──────── Исходный текст ────────
Все заместители курировали разработку какой-либо конкретной торпеды, а
я, первое время после закрытия темы Б-IX-30, являлся куратором отдела № 3,
проектирующего минное оружие, но конкретного объекта для моего кураторства еще
не существовало.
Меня, конечно, интересовало: «под каким соусом» в Правительстве
произвели закрытие разрабатываемой нами темы?
Не помню уже кто мне объяснил, что неожиданно у «разработчиков» возникла
идея создания мины-ракеты на основе более простой и надежной системы
автоприцеливания, вследствие чего продолжение работы по теме Б-IX-30 стало
нецелесообразно, а необходимо все средства сосредоточить на скорейшем создании мины-ракеты на другом, более совершенном и надежном,
принципе работы системы автоприцеливания.
«Палочкой-выручалочкой» для мины-ракеты явился «Крест Вольфсона».
ЛЕОНИД МАРКОВИЧ ВОЛЬФСОН – сотрудник отдела № 3, примерно мой ровесник,
предложил новую систему автоприцеливания, нечувствительную к колебаниям и
прочим «кручениям-верчениям» якорной мины.
Цилиндрической формы мина, установленная на якоре вертикально, в своей
головной части должна быть снабжена антенной, излучатели которой посылали бы
акустические сигналы в двух взаимно перпендикулярных плоскостях, а ее приемники
принимали бы сигналы, отражаемые от плавсредств,
пересекающих эти плоскости.
Мине-ракете надлежало, под определенным углом дифферента, выполнить незамедлительное
перемещение в плоскости, в которой воспринимались отраженные сигналы. За те
несколько единиц секунд, которые потребуются мине-ракете, чтобы достигнуть плавсредство, отражающее посланные акустические сигналы,
последнее не успеет переместиться на расстояние, при котором его поражение
станет невозможным.
На основе предложенной системы автоприцеливания была открыта новая тема
Б-VII-40, под зашифрованным названием «Голец».
После сдачи на флот эта мина-ракета получила, если не ошибаюсь, название
ПМР-2.
────────
Задание: Напишите продолжение приведенного выше текста о создании мины-ракеты «Голец», начиная сразу после его последнего предложения.
──────── Блок данных ────────
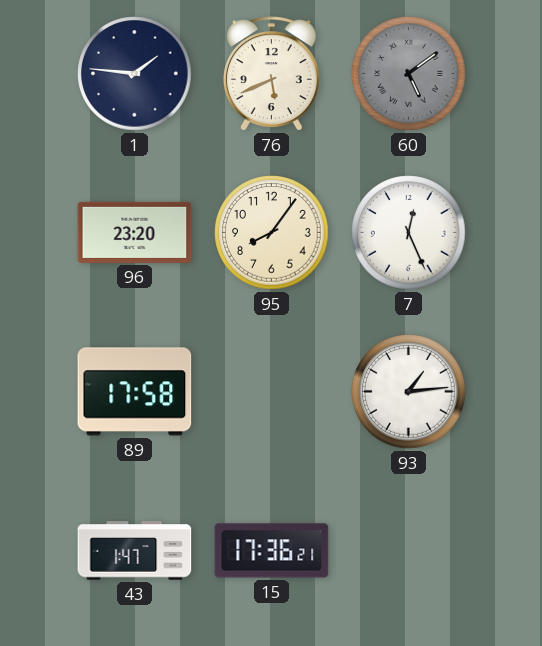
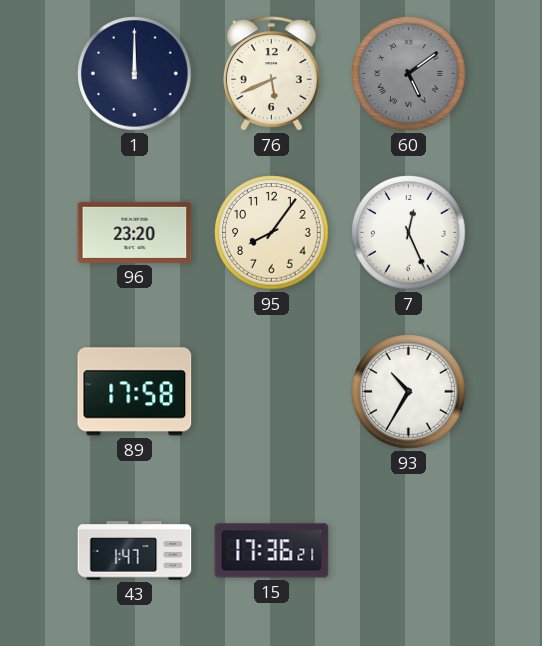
1: 1:46 -> 12:00
93: 1:14 -> 10:35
────────
Результат задания:
Главным конструктором этой мины-ракеты был назначен Л.М. Вольфсон, а его заместителем по управлению – я.
Произошло это так, что где-то в апреле-мае 1963 года наш отдел № 14
получил команду на создание системы, обеспечивающей управляемое движение проектируемой
мины-ракеты. В известность меня об этом не ставили, но через какое-то время
меня неожиданно вызвал к себе зам. начальника отдела А.О. Лукин и потребовал,
чтобы я немедленно составил техническое задание Киевскому СКБ на разработку
приборов управления для мины-ракеты по теме «Голец». Через день оно должно быть
отправлено в Киев.
Про себя я чертыхнулся: поймет ли когда-нибудь, наконец, А.О. Лукин, да
и другое начальство, что подобные, да и другие, работы в спешке делать нельзя!
По техническому заданию, которое мне предлагалось сделать за день, коллективы
нескольких предприятий должны будут работать длительное время и если не
продумать тщательно детали разрабатываемого задания, то работа, целиком, или
частично, может быть потрачена впустую!
Как бы там ни было, но Техническое задание ушло в Киев вовремя, и об
этом событии поставили «галочки» в плановых документах отдела, института, СКБ
завода, главков минсудпрома.
Систему управления мины-ракеты «Голец» я создавал на основе системы
управления мины-ракеты по теме Б-IX-30, которую только-то закрыли с моей
подачи.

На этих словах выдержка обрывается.